_Exercise passage_
################

Opinion
November 21, 1962
Aubrey B. Lank, of Theisen Lank, Wilmington, for plaintiffs.
Aaron Finger, of Richards, Layton Finger, Wilmington, for defendant. Gustav B. Margraf, Richmond, Va., of counsel.
This is a merger appraisal action. It is now before the court on defendant's motion for summary judgment.
On April 18, 1961, the board of directors of defendant Reynolds Metals Company, a Delaware corporation (Reynolds), and the board of directors of Tilo Roofing Company, Inc., a Delaware corporation (Tilo), entered into an agreement of merger, subject to stockholders' approval, for merging Tilo into Reynolds. A special meeting of Reynolds stockholders was called to be held on July 26, 1961 for the purpose of approving the proposed merger. On the record date for voting Bache Co., one of the plaintiffs, was the registered holder of 81,384 shares of Reynolds' common stock. On July 24, 1961 Bache Co. gave its proxy to Reynolds wherein it voted 29,775 shares for and 612 shares against the proposed merger. On July 25, 1961, Bache Co. gave its proxy to Reynolds wherein it voted 29,728 shares of common stock against the proposed merger. Also on July 25, 1961 a written objection to the merger was transmitted to Reynolds by Bache Co., advising "that we are the record holders of a number of shares of your company's stock, among which we are holding 29,728 shares for one customer who has asked us to dissent to the proposed merger of Tilo Roofing into Reynolds Metals," and further advising that at the stockholders' meeting of July 26, 1961 it would vote 29,728 shares against the merger. The appraisal sought in this proceeding is as to these 29,728 shares.
There is some disagreement between the parties as to the total number of shares registered in the name of Bache Co. For present purposes it is not necessary to resolve this point.
Though receipt of this proxy is apparently denied by defendant, for purposes of the present motion it is immaterial whether the second proxy was received.
On August 1, 1961, the agreement of merger was effected by filing said agreement in the office of the Recorder of Deeds in and for New Castle County, Delaware. On September 14, 1961 plaintiffs were advised by Reynolds Metals Company, the surviving corporation, that their demands for payment were refused. This litigation followed.
The motion here under consideration presents the single question as to whether or not a stockholder who has voted some of the shares registered in his name in favor of a merger is thereby precluded from proceeding under Title 8 Del. C. § 262 for an appraisal of other shares registered in his name and voted against the merger.
Section 262 of Title 8 Del. C. permits a dissatisfied stockholder to withdraw from a corporate enterprise after a merger and to obtain the cash value of his shares provided that (1) he objects to the proposed merger in writing prior to the meeting at which the stockholders' vote on the merger is to be taken, (2) his shares were not voted in favor of the merger, and (3) he makes written demand for payment within the time limited by the statute.
Defendant contends that not only the language of the statute itself, but the theory upon which it is founded precludes a stockholder who has voted some of the shares registered in his name for a merger from claiming the right of appraisal as to other shares of which he is the registered owner. The theory behind the statute, says defendant, is to compel an election by the stockholder to remain with the enterprise or to withdraw therefrom. It points to language in several opinions of this court and the Supreme Court as supporting this theory. See Zeeb v. Atlas Powder Company, 32 Del. Ch. 486, 87 A.2d 123 ; Southern Production Co., Inc. v. Sabath, 32 Del. Ch. 497, 87 A.2d 128 ; Cole v. National Cash Credit Association, 18 Del. Ch. 47, 156 A. 183; Stephenson v. Commonwealth and Southern Corporation, 19 Del. Ch. 447, 168 A. 211. The applicability of these cases will be hereafter considered.

################

_Provided data_
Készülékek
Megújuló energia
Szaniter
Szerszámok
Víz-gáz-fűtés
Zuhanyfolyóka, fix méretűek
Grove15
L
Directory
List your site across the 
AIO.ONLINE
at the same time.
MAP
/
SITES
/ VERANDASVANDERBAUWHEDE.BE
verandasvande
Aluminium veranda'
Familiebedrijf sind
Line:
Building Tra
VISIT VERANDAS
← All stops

################

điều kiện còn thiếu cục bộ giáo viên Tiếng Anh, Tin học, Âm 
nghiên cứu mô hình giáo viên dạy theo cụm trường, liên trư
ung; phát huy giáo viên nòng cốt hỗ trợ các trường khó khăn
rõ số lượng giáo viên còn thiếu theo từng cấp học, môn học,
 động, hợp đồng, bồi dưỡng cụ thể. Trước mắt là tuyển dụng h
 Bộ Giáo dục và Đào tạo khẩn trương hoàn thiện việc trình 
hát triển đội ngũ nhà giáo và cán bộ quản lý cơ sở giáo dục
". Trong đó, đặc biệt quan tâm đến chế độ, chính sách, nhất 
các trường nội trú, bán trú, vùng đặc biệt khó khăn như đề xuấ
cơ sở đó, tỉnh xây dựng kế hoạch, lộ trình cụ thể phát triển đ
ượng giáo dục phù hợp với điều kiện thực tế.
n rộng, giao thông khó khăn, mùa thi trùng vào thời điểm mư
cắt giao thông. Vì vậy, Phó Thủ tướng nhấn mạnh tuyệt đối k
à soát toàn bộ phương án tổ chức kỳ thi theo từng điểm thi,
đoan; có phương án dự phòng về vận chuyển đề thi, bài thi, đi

################

In the court opinion, on what date was the agreement of merger effected, and where was it filed?

On August 1, 1961, in the office of the Recorder of Deeds in and for New Castle County, Delaware.